第34回
「いやぁ、人間が霊力の影響を受けない方法を考えていたんですよ」
「そうでしたか…。で?」塩山が畳み掛ける。
「動く場合は、できる限り自力で。そう、今の俺達みたいに自分で動く。即ち、歩くってことです。機械を使う場合でも、まあ普通の場合、陸上では自転車が限界ってとこですかね」
「正夫はん、なんで自分で動くと霊力の影響を受けないんでっか?」
「グルニエで話した霊力に関してだが、人間が自動車で移動するとき、これってのは、俺が思うには既に四次元なんだよ。俺はこの四次元を霊力の存在する霊界と捉えているんだな。いや、四次元以上と言った方がいいだろう。一次元、二次元、即ち、点→(から)線と、線→(から)面の世界は三次元の我々には確実に見えて認識できるから、そうではないと思うんだ。で、自分で動くってのは、三次元を維持して移動することだから、悪事を企む霊力は影響を与えられないことになるんだよ」
「はぁ~、そうゆうこってすか」
悟君は納得したが、理解したかどうか迄は分からない。
「“坐禅”ってのがあるだろ? あれは時間を捨てているんだよ。別にそれに限っちゃいないが、停止した状態を維持するってことは、動態を捨ててるんだよ。例えれば、植物と同化するとか大自然と一体になるってことと同じだ。三次元にある俺達が、二次元へ、そして一次元へと回帰しようとする行為さ。時間が経過しようと同じところに動かず止まる行為は、動態を捨て、点になろうとする行為なんだ。点が動くと線になるだろ? 線が動くと面になる。さらに、面が動けば俺達のような三次元物体になる。だから、さっき言ったように、自動車を運転して四次元以上へ流れるか、坐禅をして二次元以下へ回帰するかは人それぞれだし、どちらが善でどちらが悪とも結論づけられないんだが…。ただ、低次元へ回帰した方が、殺伐としないことだけは確かだ」
「…………」塩山は立って聞いてはいるが、沈黙状態だ。悟君の方は、クドクド話す私の長話に疲れたのか、歩道に敷設されたベンチへ腰を下ろしてしまった。
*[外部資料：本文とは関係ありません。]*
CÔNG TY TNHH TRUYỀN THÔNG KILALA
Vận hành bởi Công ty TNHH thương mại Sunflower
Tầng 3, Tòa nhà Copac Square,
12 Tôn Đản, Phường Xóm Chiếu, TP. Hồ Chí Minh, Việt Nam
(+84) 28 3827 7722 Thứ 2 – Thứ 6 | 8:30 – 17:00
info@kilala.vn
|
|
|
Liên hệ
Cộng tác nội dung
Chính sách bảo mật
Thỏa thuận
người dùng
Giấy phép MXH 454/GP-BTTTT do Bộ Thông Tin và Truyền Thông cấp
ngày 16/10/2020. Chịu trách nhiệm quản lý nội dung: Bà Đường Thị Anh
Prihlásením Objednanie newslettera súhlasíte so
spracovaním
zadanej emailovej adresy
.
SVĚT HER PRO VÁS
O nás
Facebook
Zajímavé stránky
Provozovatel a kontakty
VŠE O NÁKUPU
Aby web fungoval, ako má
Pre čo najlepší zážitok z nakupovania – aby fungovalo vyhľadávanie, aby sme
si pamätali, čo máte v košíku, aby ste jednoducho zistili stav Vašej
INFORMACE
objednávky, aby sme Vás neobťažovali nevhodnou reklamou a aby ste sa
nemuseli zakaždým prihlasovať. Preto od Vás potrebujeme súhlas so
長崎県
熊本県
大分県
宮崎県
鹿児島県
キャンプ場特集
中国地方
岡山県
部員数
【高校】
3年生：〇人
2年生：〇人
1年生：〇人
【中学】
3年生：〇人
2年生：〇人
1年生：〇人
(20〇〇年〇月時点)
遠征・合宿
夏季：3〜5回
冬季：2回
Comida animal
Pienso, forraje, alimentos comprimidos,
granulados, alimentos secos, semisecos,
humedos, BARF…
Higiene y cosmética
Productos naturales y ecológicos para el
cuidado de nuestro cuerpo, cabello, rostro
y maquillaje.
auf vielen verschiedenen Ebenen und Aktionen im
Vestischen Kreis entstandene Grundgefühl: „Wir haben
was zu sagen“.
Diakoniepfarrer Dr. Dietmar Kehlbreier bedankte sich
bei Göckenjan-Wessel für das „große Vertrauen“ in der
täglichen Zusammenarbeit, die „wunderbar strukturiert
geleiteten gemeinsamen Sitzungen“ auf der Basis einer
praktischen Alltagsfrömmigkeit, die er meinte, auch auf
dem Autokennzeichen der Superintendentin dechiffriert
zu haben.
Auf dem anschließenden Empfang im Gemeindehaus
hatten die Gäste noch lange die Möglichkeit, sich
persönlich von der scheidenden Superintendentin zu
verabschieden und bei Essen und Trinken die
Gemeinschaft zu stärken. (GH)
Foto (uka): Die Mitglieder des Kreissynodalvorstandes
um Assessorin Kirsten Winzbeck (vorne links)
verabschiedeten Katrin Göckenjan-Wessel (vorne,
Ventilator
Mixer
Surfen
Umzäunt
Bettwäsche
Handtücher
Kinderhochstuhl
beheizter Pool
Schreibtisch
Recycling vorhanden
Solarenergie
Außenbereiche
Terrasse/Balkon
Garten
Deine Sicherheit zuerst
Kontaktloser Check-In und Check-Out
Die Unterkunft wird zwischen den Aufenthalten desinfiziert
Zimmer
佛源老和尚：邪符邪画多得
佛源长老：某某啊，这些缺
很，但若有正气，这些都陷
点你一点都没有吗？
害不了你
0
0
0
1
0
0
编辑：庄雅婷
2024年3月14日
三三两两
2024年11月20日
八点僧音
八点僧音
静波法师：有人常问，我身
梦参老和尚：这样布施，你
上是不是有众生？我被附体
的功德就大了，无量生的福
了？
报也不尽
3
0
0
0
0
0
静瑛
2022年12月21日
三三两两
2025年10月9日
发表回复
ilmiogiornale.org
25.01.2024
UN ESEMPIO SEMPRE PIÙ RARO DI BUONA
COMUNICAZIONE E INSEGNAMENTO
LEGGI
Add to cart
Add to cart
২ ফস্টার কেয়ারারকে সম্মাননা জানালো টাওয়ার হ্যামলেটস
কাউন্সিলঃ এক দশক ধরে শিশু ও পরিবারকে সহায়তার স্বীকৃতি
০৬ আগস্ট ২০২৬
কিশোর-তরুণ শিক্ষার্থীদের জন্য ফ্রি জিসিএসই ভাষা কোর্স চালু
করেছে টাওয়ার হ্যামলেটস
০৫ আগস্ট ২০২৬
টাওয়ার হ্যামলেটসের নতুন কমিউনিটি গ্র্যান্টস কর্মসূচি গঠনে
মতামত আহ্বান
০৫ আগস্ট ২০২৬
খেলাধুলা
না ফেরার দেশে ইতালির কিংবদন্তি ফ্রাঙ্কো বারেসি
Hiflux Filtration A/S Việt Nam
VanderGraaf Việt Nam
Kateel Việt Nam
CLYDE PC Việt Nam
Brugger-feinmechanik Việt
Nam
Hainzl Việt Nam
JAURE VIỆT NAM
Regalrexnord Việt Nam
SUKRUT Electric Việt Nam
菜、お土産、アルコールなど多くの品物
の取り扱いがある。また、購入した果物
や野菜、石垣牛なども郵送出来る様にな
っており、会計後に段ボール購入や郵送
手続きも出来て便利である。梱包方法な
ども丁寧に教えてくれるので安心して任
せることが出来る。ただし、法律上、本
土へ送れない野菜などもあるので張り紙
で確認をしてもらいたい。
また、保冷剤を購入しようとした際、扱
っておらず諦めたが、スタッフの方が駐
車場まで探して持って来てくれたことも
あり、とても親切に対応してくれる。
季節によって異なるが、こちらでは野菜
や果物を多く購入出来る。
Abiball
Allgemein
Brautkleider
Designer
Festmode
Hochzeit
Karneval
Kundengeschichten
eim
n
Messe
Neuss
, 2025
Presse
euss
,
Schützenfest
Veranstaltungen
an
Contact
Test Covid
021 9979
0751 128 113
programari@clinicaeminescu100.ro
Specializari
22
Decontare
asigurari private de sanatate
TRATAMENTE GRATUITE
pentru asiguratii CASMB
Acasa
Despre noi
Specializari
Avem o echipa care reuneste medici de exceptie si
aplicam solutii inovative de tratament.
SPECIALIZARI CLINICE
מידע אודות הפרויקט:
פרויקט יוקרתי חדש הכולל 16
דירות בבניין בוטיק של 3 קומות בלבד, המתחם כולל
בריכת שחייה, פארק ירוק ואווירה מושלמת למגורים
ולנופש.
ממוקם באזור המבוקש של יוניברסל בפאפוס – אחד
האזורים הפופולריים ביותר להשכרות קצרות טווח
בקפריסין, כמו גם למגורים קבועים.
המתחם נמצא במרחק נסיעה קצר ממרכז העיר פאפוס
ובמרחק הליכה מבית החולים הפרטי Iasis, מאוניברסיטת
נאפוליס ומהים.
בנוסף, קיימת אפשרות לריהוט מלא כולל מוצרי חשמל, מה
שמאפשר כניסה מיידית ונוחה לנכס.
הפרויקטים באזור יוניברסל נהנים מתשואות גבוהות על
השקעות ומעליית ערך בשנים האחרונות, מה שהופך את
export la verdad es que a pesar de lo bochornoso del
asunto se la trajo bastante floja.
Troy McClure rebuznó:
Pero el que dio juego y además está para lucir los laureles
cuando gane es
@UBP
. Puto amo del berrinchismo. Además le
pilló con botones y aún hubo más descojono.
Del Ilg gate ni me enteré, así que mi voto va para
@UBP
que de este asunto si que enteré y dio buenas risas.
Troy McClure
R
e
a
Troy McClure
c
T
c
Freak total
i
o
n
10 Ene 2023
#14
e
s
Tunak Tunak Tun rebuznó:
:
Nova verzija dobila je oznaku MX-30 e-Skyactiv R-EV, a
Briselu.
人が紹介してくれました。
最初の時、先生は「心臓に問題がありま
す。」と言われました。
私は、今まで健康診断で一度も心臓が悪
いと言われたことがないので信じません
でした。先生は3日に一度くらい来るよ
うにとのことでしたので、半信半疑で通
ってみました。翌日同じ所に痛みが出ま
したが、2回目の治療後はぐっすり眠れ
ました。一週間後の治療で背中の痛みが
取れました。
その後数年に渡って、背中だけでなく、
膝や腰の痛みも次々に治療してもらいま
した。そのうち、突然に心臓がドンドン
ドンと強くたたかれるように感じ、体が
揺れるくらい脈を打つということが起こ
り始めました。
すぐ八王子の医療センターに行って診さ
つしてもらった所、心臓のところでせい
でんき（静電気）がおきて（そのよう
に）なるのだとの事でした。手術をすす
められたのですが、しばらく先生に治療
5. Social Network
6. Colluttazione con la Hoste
「次元を増す方向への回帰は、霊力の影響を受けやすいだろう」
「ということはですね、ハプニングが起こったとき、慌てず騒がず、例えば深呼吸のひとつもして停止状態で冷静に考え、それから判断した方が霊力の影響を受けず、好結果が得られるってことになりますね。慌ててすぐ行動を起こし、所謂、咄嗟の判断で動いて、結果として間違ってしまったり、悪い結果を招くことになる。それは、霊力の影響を受けやすいということですね?」
「塩山さんが言うとおりだと俺は思います。飽くまでも推論に過ぎませんがね…」
「ほんで、これから僕らはどうしていくんでっか?」
「それだよ悟君。その判断にはゴフンと言わず、充分過ぎる時間があるじゃないか。これこそ、慌てず騒がず考えようや」
「はあ、僕はそれでええんでっけど…。通り魔事件の一件は?」
「そうそう、すっかり忘れるとこだったよ。悟君がグルニエで言ってくれたことは、観察帳に書いておいてくれ、それも詳しくな。忘れてからでは遅いからさ…。この一件については、ともかく資料を充分集めてからの研究にしよう」
「へい、よろしいおまっ」
「少しずつですが、面白くなってきましたね」
珍しく塩山が仏頂面を崩して微笑んだ。